**Work task**
Update the data below by changing every "chart" to "graph" and keeping all other text the same. Leave the pictures out of your answer.

--- Provided information Enclosed Below ---

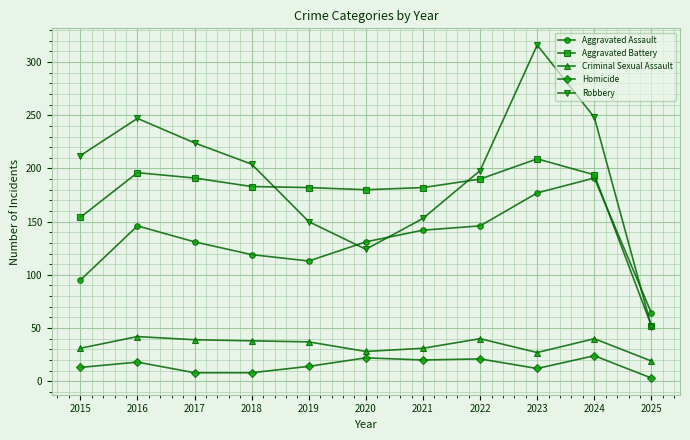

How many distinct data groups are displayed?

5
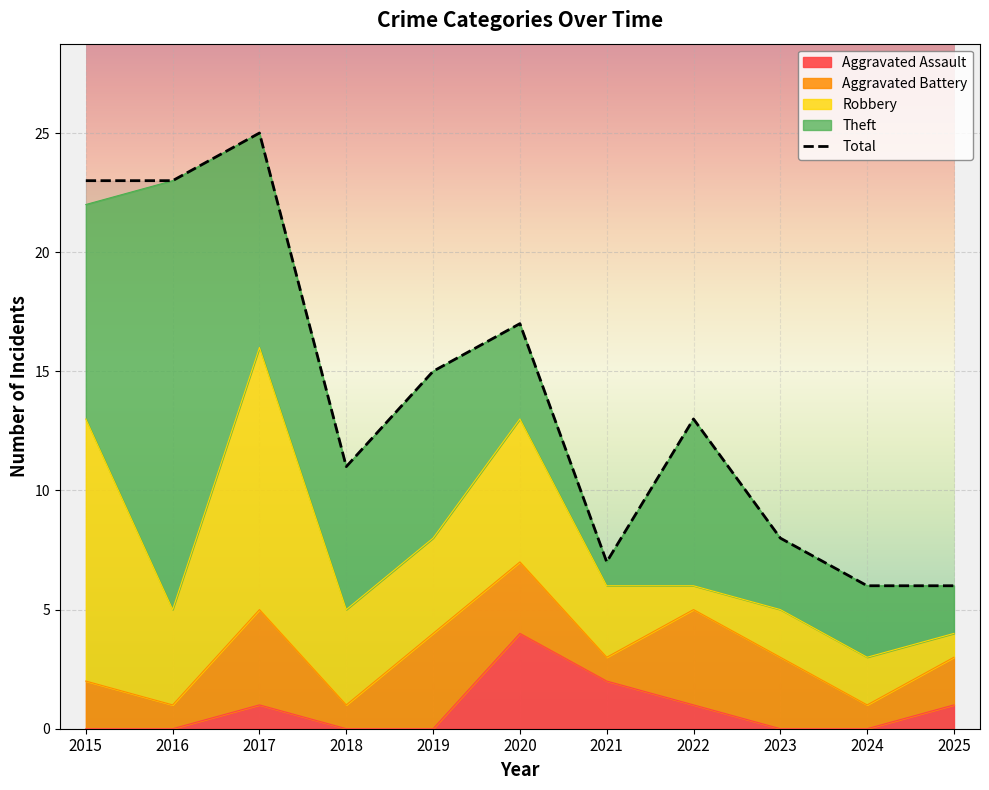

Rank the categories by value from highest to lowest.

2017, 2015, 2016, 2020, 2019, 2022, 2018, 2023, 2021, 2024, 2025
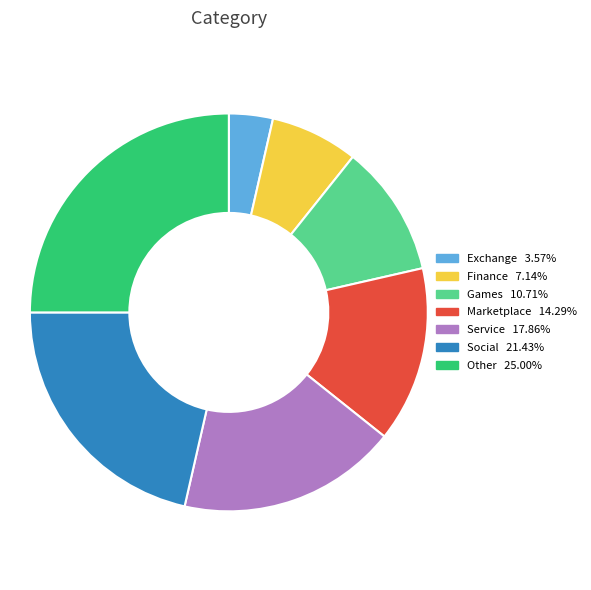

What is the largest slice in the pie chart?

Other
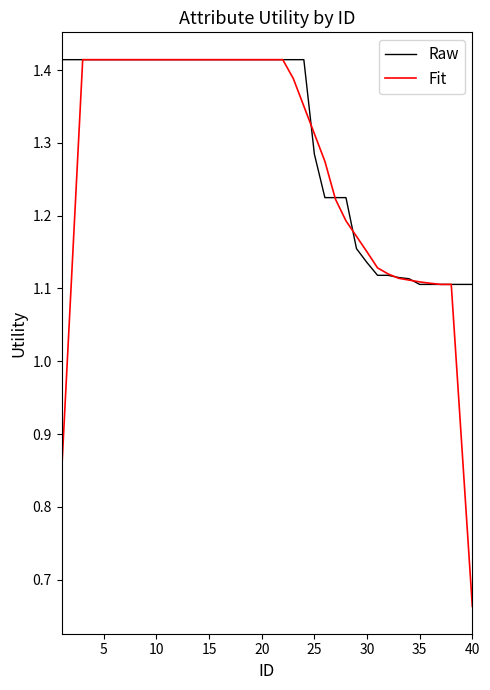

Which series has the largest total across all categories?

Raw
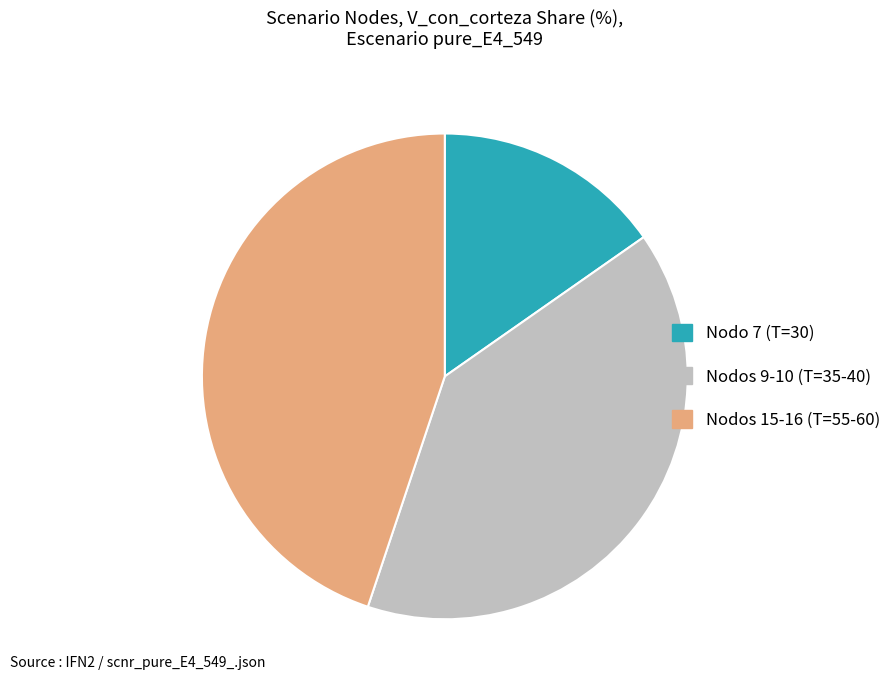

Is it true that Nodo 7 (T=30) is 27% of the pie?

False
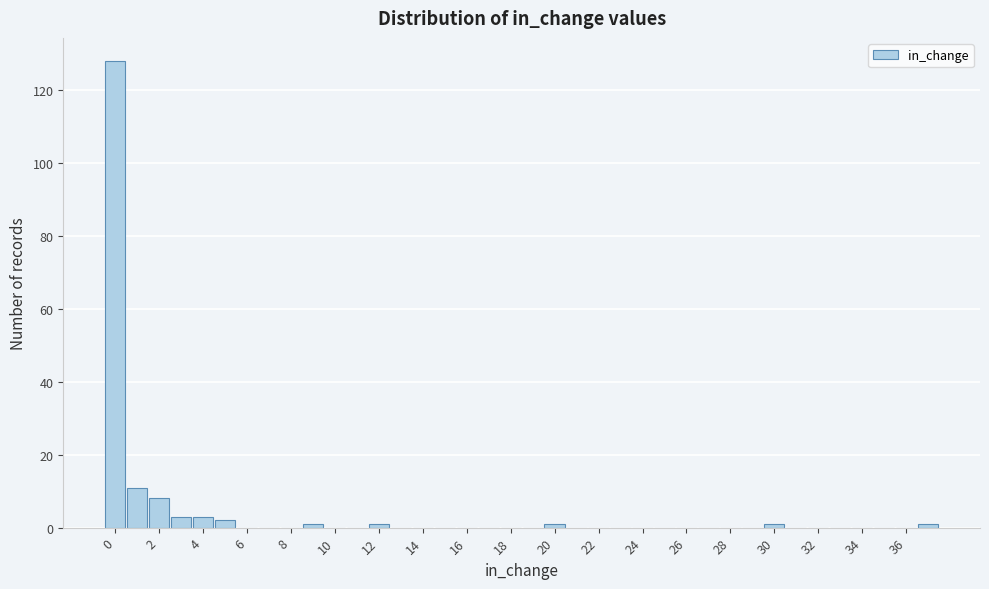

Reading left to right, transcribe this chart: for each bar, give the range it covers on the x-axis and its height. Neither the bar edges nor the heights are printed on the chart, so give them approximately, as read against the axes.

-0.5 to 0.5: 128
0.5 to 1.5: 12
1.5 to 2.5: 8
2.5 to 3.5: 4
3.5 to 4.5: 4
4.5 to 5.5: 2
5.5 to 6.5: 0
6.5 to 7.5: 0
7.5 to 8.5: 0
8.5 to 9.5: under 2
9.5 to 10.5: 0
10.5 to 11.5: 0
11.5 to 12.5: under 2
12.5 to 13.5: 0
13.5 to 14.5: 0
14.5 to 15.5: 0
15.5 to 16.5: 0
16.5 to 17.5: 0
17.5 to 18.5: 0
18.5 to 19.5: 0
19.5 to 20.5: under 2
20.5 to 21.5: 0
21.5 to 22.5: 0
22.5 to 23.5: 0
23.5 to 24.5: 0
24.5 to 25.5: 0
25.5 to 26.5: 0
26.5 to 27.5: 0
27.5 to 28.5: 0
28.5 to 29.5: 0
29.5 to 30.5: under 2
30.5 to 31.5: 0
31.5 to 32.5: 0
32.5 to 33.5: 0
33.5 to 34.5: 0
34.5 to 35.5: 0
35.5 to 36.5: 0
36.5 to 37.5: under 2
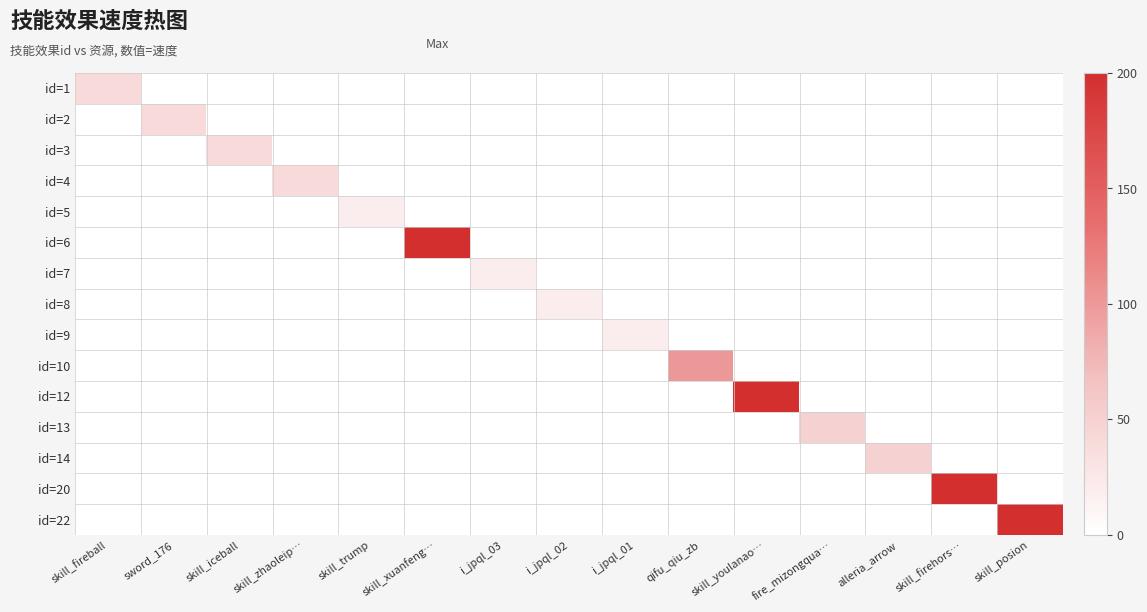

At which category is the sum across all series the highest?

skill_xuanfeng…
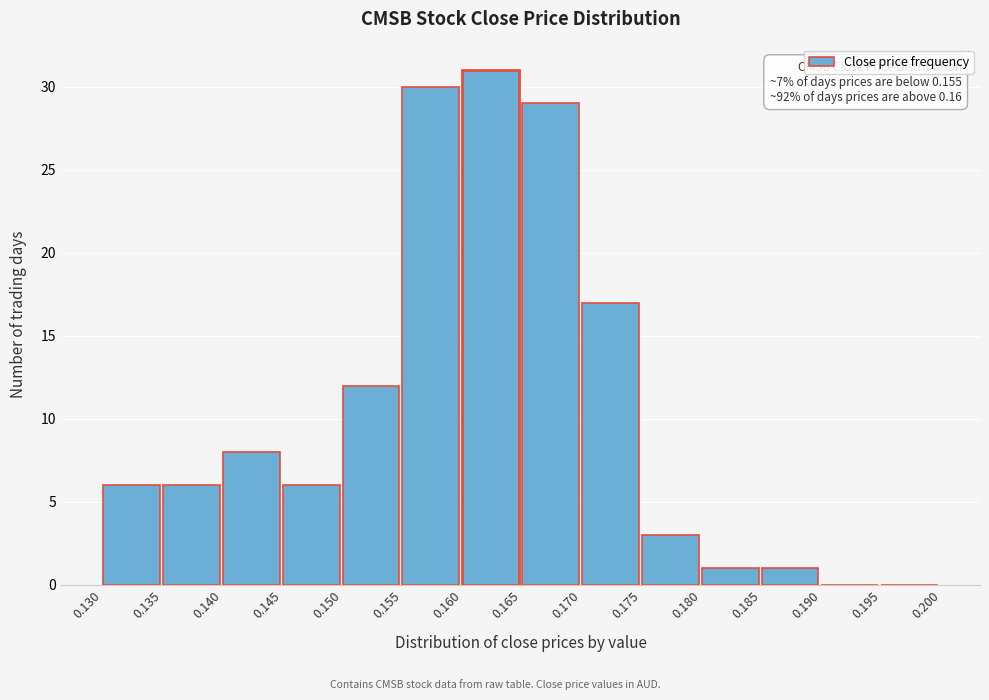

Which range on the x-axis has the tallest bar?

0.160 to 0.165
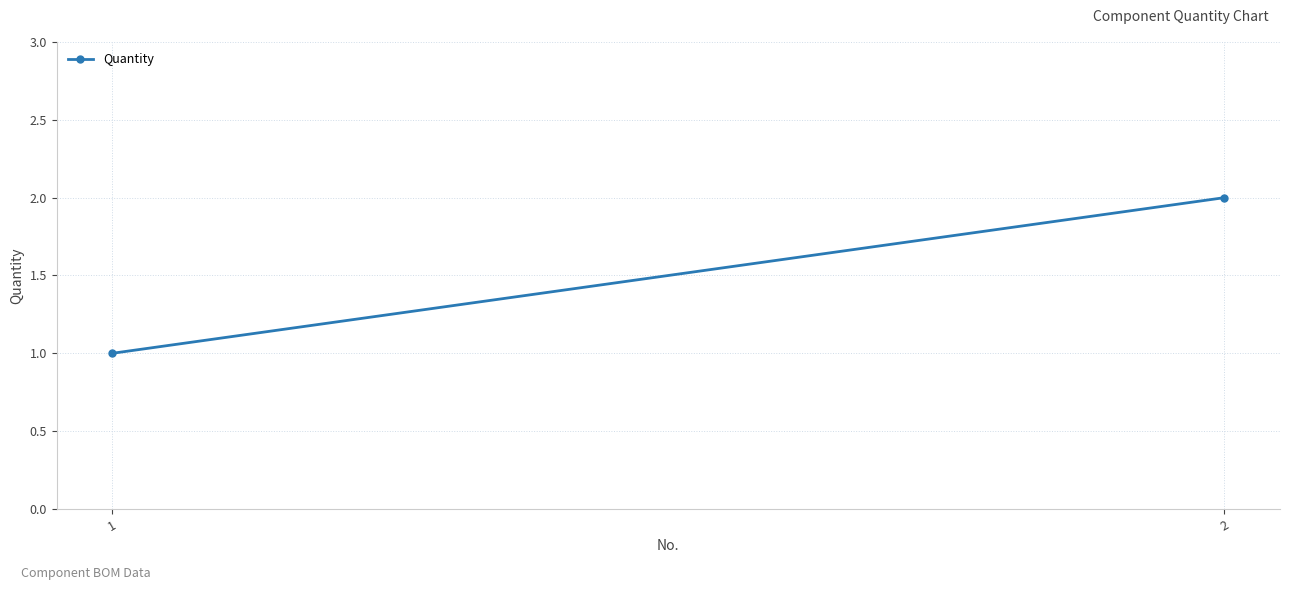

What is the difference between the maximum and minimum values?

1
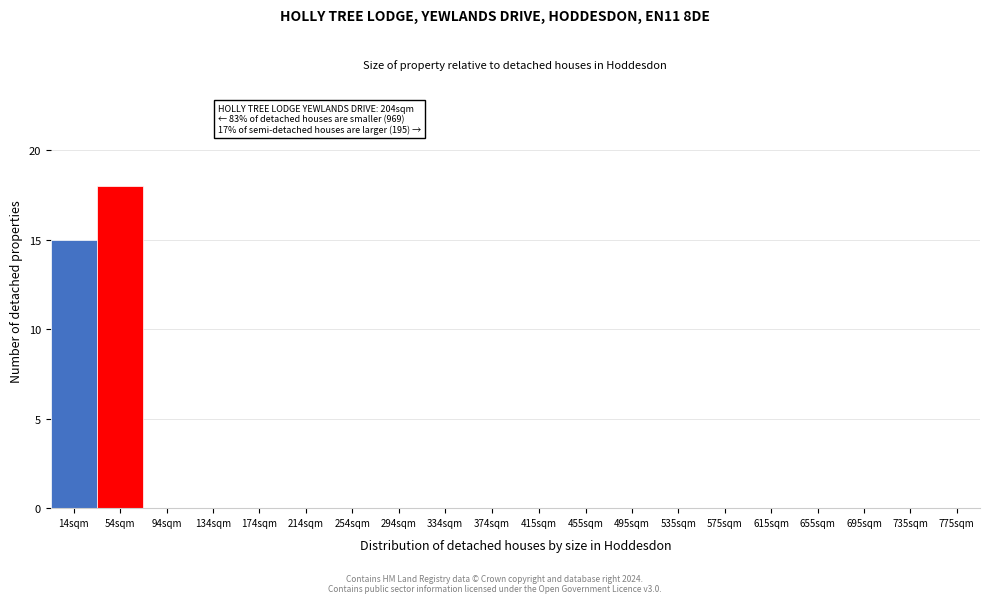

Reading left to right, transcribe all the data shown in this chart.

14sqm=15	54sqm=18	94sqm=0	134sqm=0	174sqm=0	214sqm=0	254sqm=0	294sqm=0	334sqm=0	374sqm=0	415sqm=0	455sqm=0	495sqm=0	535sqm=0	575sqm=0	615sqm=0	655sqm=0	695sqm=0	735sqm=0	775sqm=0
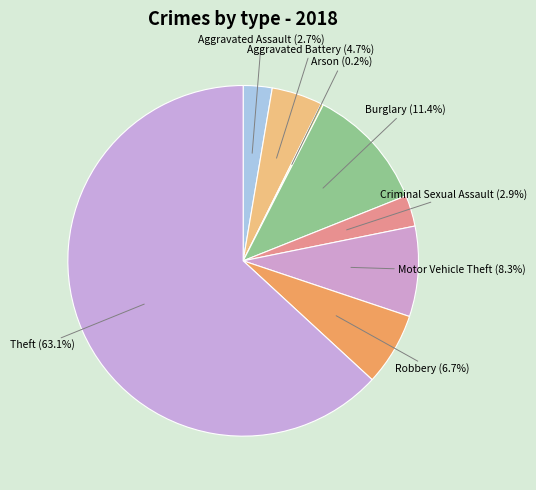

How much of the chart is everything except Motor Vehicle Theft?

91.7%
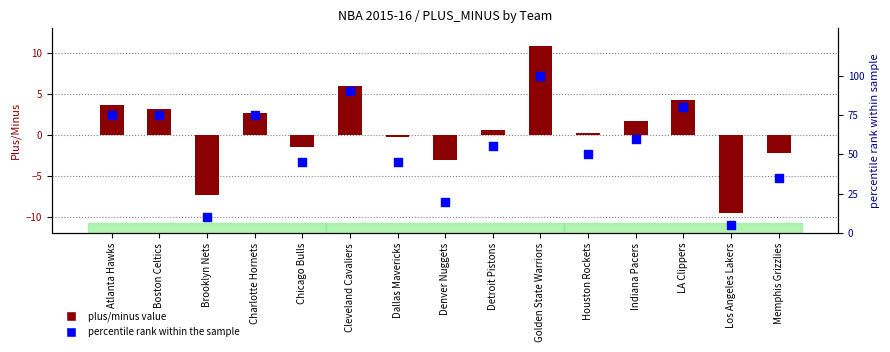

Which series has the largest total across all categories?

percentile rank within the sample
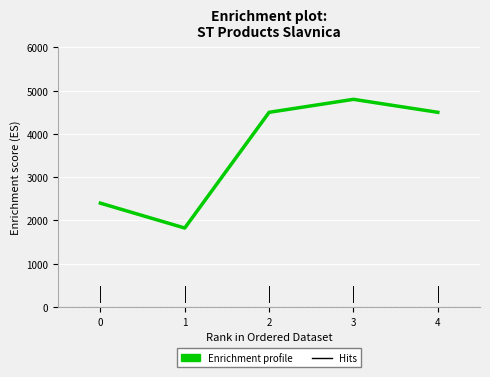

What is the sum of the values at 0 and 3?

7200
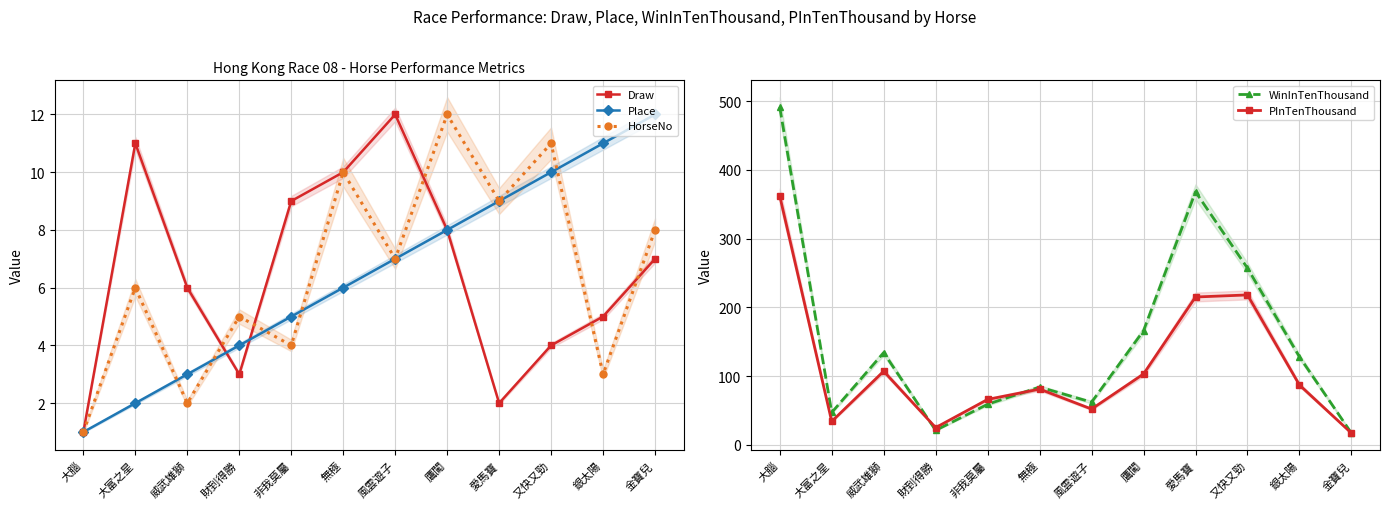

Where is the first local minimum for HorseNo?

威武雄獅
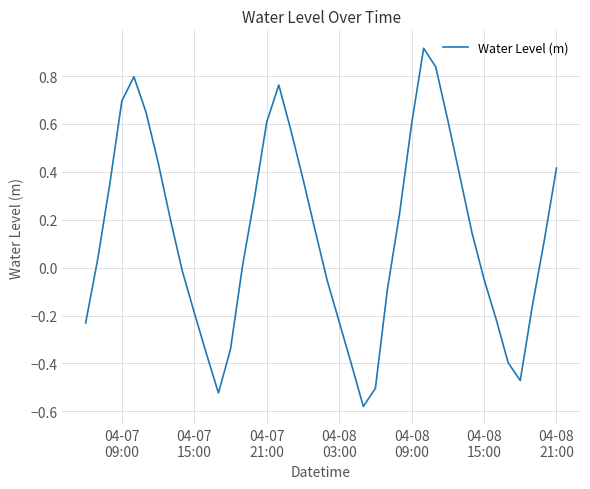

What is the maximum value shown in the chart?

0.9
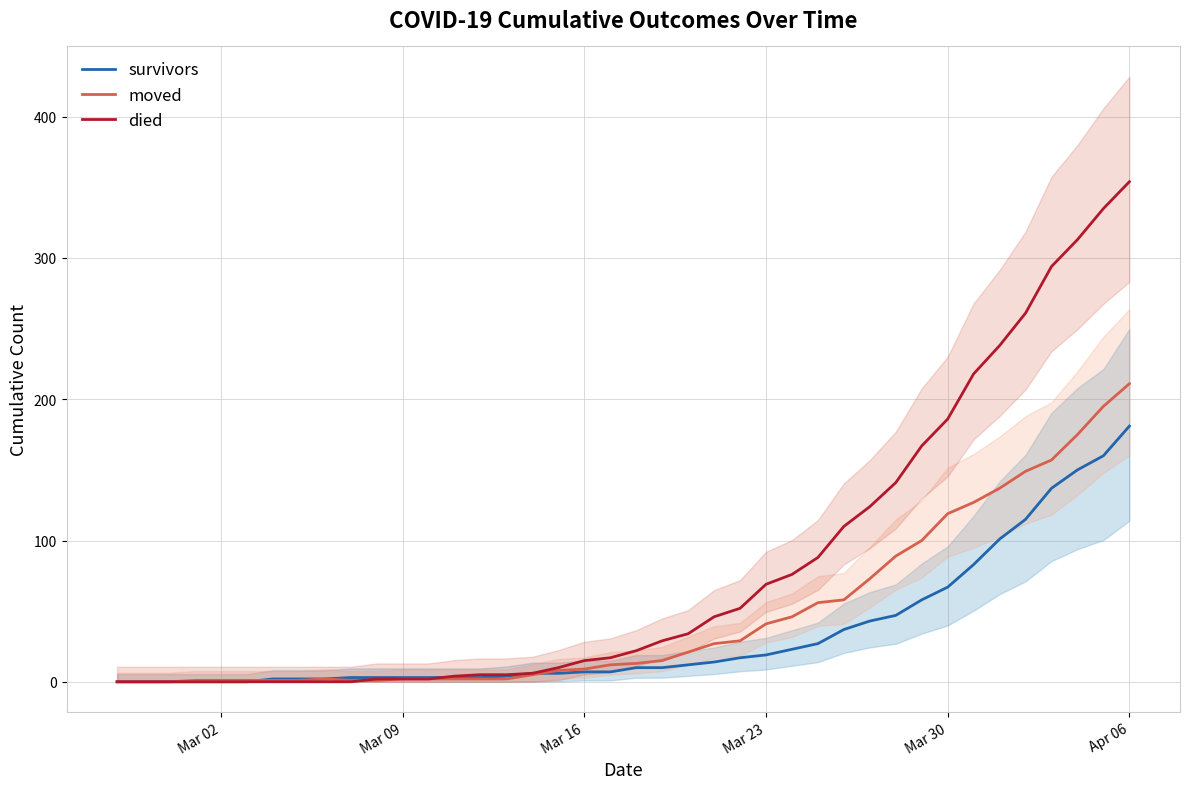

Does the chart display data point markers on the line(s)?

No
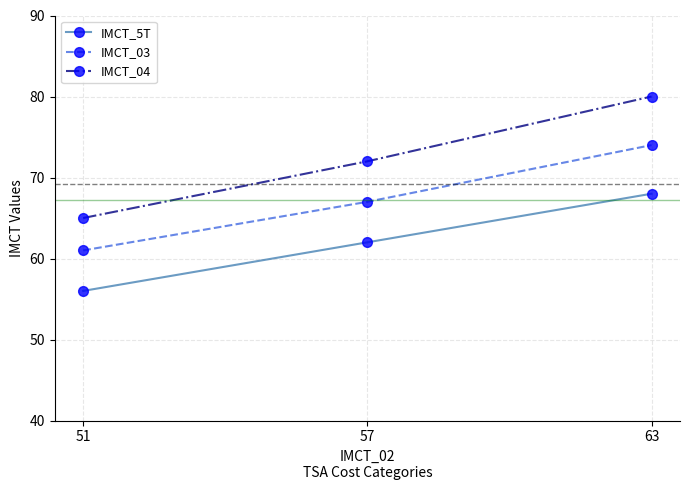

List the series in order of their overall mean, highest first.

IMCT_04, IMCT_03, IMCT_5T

--- End of Enclosed Provided information ---

**Your solution**
How many distinct data groups are displayed?

5

Rank the categories by value from highest to lowest.

2017, 2015, 2016, 2020, 2019, 2022, 2018, 2023, 2021, 2024, 2025

What is the largest slice in the pie graph?

Other

Which series has the largest total across all categories?

Raw

Is it true that Nodo 7 (T=30) is 27% of the pie?

False

Reading left to right, transcribe this graph: for each bar, give the range it covers on the x-axis and its height. Neither the bar edges nor the heights are printed on the graph, so give them approximately, as read against the axes.

-0.5 to 0.5: 128
0.5 to 1.5: 12
1.5 to 2.5: 8
2.5 to 3.5: 4
3.5 to 4.5: 4
4.5 to 5.5: 2
5.5 to 6.5: 0
6.5 to 7.5: 0
7.5 to 8.5: 0
8.5 to 9.5: under 2
9.5 to 10.5: 0
10.5 to 11.5: 0
11.5 to 12.5: under 2
12.5 to 13.5: 0
13.5 to 14.5: 0
14.5 to 15.5: 0
15.5 to 16.5: 0
16.5 to 17.5: 0
17.5 to 18.5: 0
18.5 to 19.5: 0
19.5 to 20.5: under 2
20.5 to 21.5: 0
21.5 to 22.5: 0
22.5 to 23.5: 0
23.5 to 24.5: 0
24.5 to 25.5: 0
25.5 to 26.5: 0
26.5 to 27.5: 0
27.5 to 28.5: 0
28.5 to 29.5: 0
29.5 to 30.5: under 2
30.5 to 31.5: 0
31.5 to 32.5: 0
32.5 to 33.5: 0
33.5 to 34.5: 0
34.5 to 35.5: 0
35.5 to 36.5: 0
36.5 to 37.5: under 2

At which category is the sum across all series the highest?

skill_xuanfeng…

Which range on the x-axis has the tallest bar?

0.160 to 0.165

What is the difference between the maximum and minimum values?

1

Reading left to right, transcribe all the data shown in this graph.

14sqm=15	54sqm=18	94sqm=0	134sqm=0	174sqm=0	214sqm=0	254sqm=0	294sqm=0	334sqm=0	374sqm=0	415sqm=0	455sqm=0	495sqm=0	535sqm=0	575sqm=0	615sqm=0	655sqm=0	695sqm=0	735sqm=0	775sqm=0

How much of the graph is everything except Motor Vehicle Theft?

91.7%

Which series has the largest total across all categories?

percentile rank within the sample

What is the sum of the values at 0 and 3?

7200

Where is the first local minimum for HorseNo?

威武雄獅

What is the maximum value shown in the graph?

0.9

Does the graph display data point markers on the line(s)?

No

List the series in order of their overall mean, highest first.

IMCT_04, IMCT_03, IMCT_5T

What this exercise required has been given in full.